* **ACTIVITY**
Tally the lines in the data below that contain the string "chart", treating uppercase and lowercase as different, and reply with the number alone.

•••••

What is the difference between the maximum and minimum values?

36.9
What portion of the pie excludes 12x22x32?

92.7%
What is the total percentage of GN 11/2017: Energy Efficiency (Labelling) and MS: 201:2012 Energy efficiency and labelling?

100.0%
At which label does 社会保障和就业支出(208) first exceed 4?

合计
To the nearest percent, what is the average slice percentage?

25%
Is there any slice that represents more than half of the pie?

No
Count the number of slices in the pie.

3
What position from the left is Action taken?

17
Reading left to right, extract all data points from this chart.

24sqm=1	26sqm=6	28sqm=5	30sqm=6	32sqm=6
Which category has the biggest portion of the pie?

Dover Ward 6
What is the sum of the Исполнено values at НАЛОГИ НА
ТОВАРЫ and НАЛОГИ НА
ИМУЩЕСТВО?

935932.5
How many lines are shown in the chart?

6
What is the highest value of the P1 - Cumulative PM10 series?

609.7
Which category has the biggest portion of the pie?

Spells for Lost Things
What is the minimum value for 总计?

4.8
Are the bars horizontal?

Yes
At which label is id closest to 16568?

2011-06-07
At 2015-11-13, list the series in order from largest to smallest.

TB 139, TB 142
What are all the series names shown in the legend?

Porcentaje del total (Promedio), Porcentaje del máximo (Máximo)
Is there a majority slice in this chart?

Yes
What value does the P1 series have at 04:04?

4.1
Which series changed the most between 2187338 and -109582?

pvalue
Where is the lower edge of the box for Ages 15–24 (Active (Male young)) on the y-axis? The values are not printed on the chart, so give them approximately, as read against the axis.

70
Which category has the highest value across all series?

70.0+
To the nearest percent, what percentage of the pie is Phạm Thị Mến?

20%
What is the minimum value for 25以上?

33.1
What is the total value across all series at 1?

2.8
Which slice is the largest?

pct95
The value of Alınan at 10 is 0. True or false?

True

•••••

* **TASK RESPONSE**
4